DIRECTIVE: Take each line of the records below that contains the string "pixels" and copy it.

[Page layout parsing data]

[Start of section]

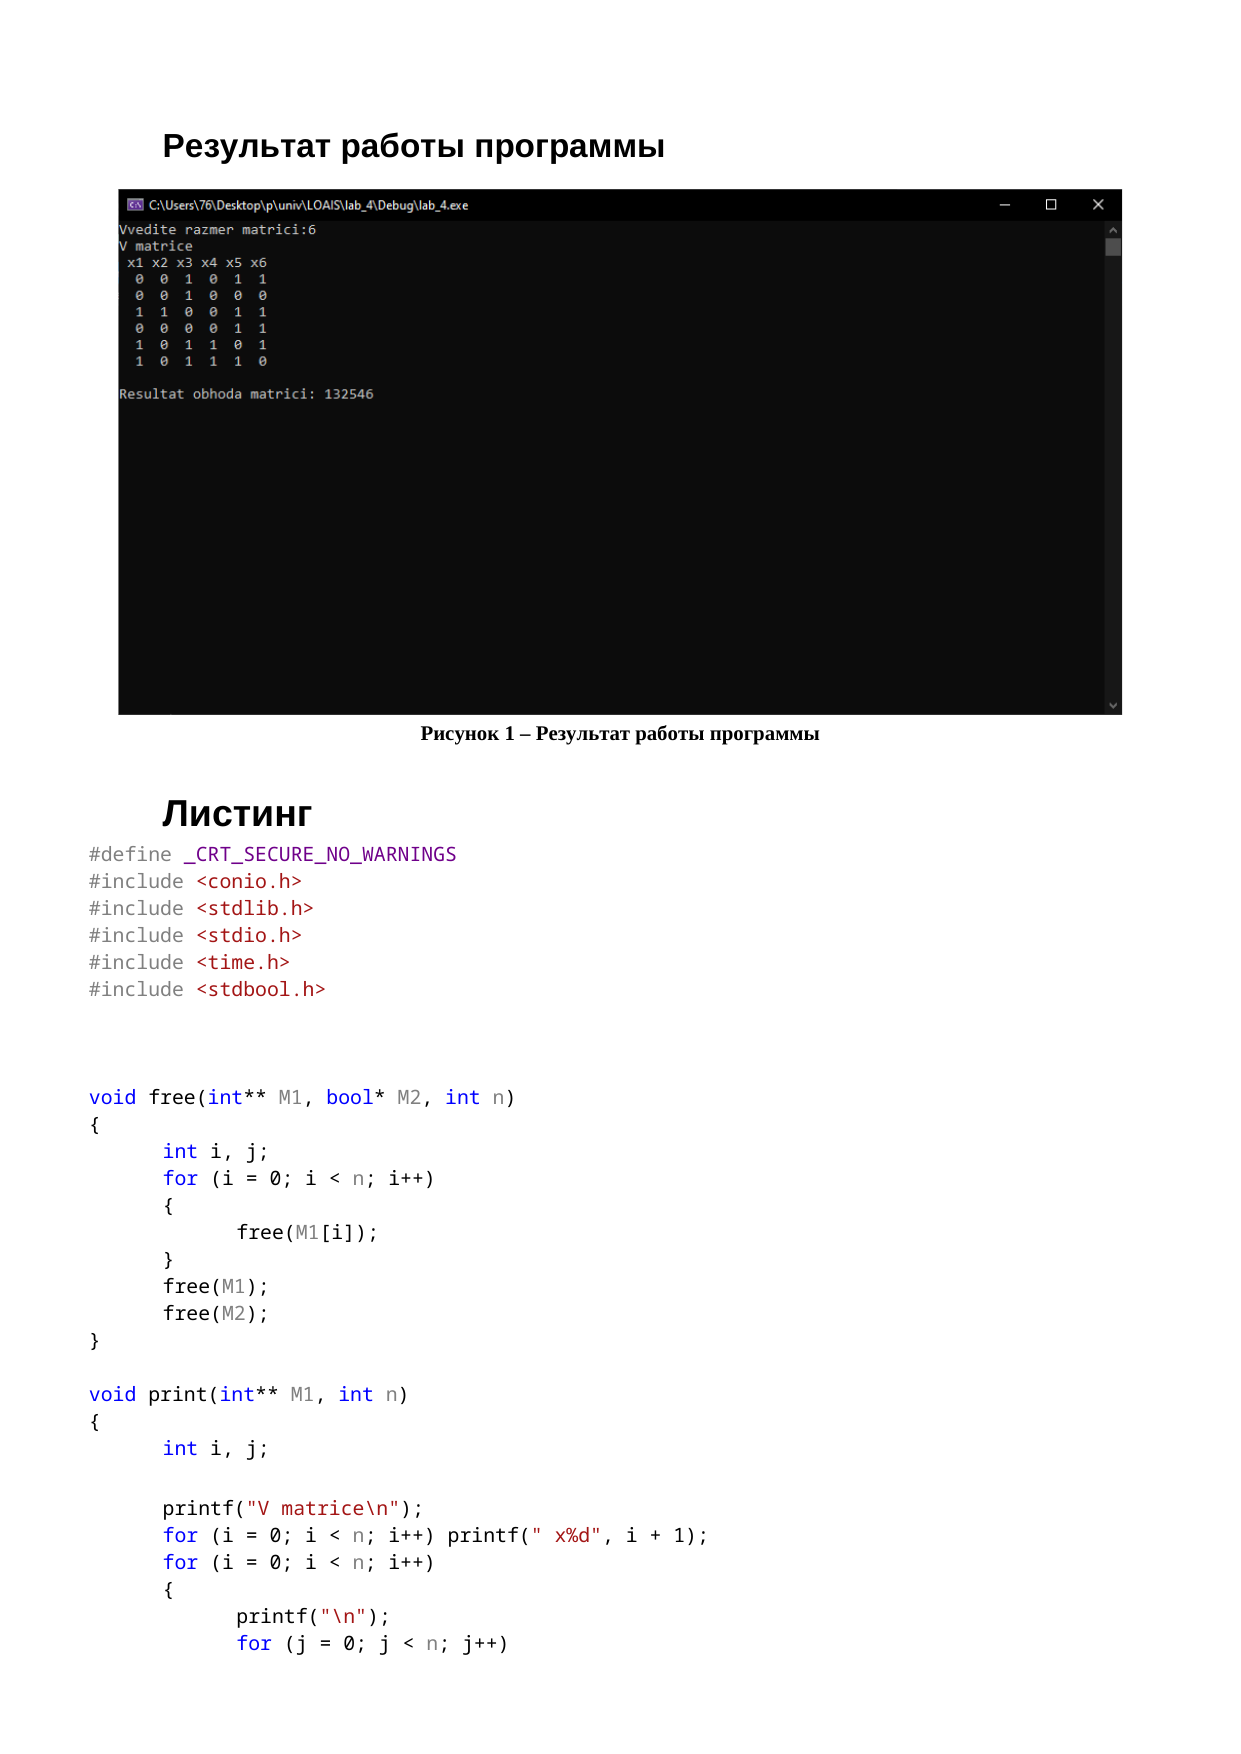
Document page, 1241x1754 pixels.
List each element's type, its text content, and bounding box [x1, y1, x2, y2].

text for (i = 0; i < n; i++) [89, 1548, 1152, 1575]
text void free(int** M1, bool* M2, int n) [89, 1083, 1152, 1110]
text printf("\n"); [89, 1602, 1152, 1629]
text { [89, 1191, 1152, 1218]
text #include <stdio.h> [89, 921, 1152, 948]
text Рисунок 1 – Результат работы программы [89, 721, 1152, 745]
text for (j = 0; j < n; j++) [89, 1629, 1152, 1656]
text #include <time.h> [89, 948, 1152, 975]
text #include <stdlib.h> [89, 894, 1152, 921]
text #include <conio.h> [89, 867, 1152, 894]
text free(M1); [89, 1272, 1152, 1299]
text } [89, 1245, 1152, 1272]
text free(M2); [89, 1299, 1152, 1326]
text for (i = 0; i < n; i++) printf(" x%d", i + 1); [89, 1521, 1152, 1548]
text void print(int** M1, int n) [89, 1380, 1152, 1407]
subtitle Результат работы программы [89, 126, 1152, 164]
text Листинг [89, 791, 1152, 834]
text #define _CRT_SECURE_NO_WARNINGS [89, 840, 1152, 867]
text printf("V matrice\n"); [89, 1494, 1152, 1521]
text free(M1[i]); [89, 1218, 1152, 1245]
text #include <stdbool.h> [89, 975, 1152, 1002]
text { [89, 1110, 1152, 1137]
text { [89, 1575, 1152, 1602]
picture [118, 189, 1123, 715]
text { [89, 1407, 1152, 1434]
text int i, j; [89, 1137, 1152, 1164]
text int i, j; [89, 1434, 1152, 1461]
text } [89, 1326, 1152, 1353]
text for (i = 0; i < n; i++) [89, 1164, 1152, 1191]
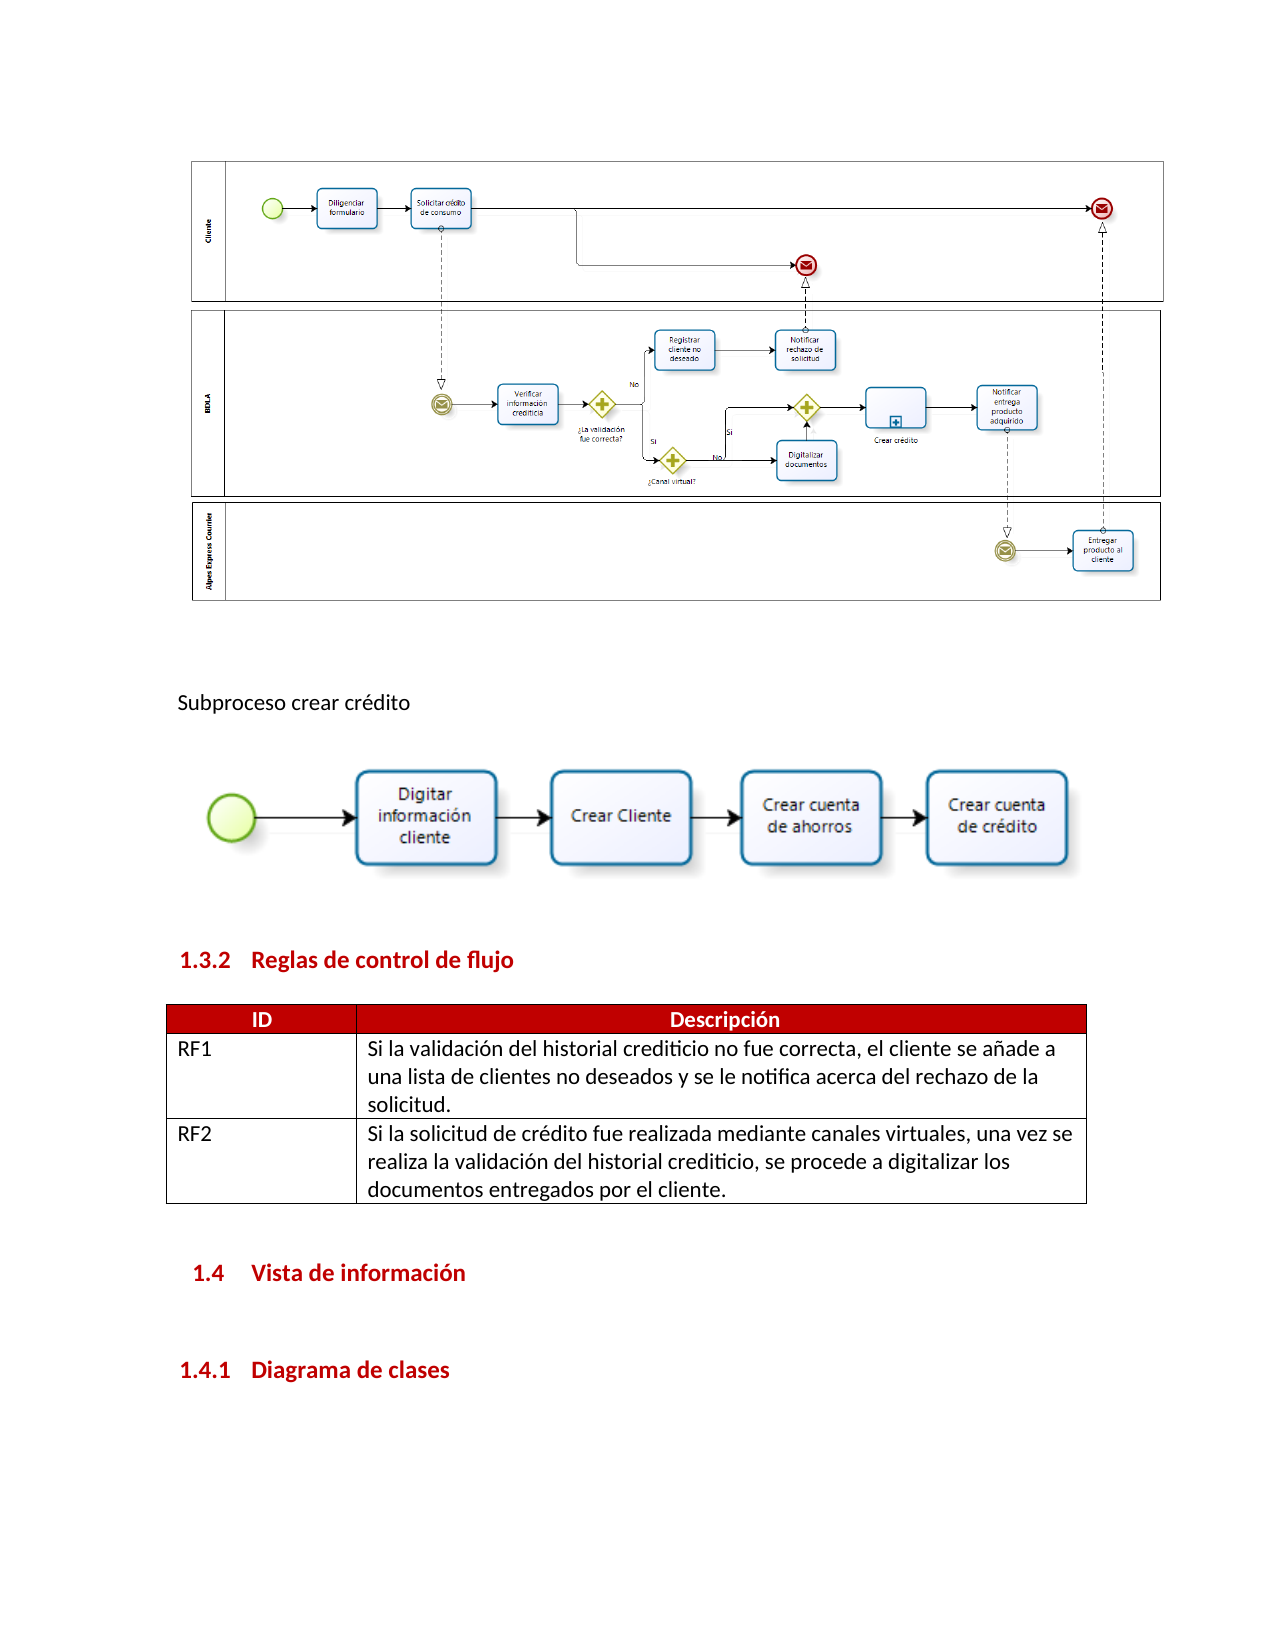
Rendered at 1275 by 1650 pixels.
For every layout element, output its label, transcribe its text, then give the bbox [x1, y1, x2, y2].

[End of section]

SOLUTION FOR THIS EXERCISE:
Document page, 1241x1754 pixels.
Rendered at 1275 by 1650 pixels.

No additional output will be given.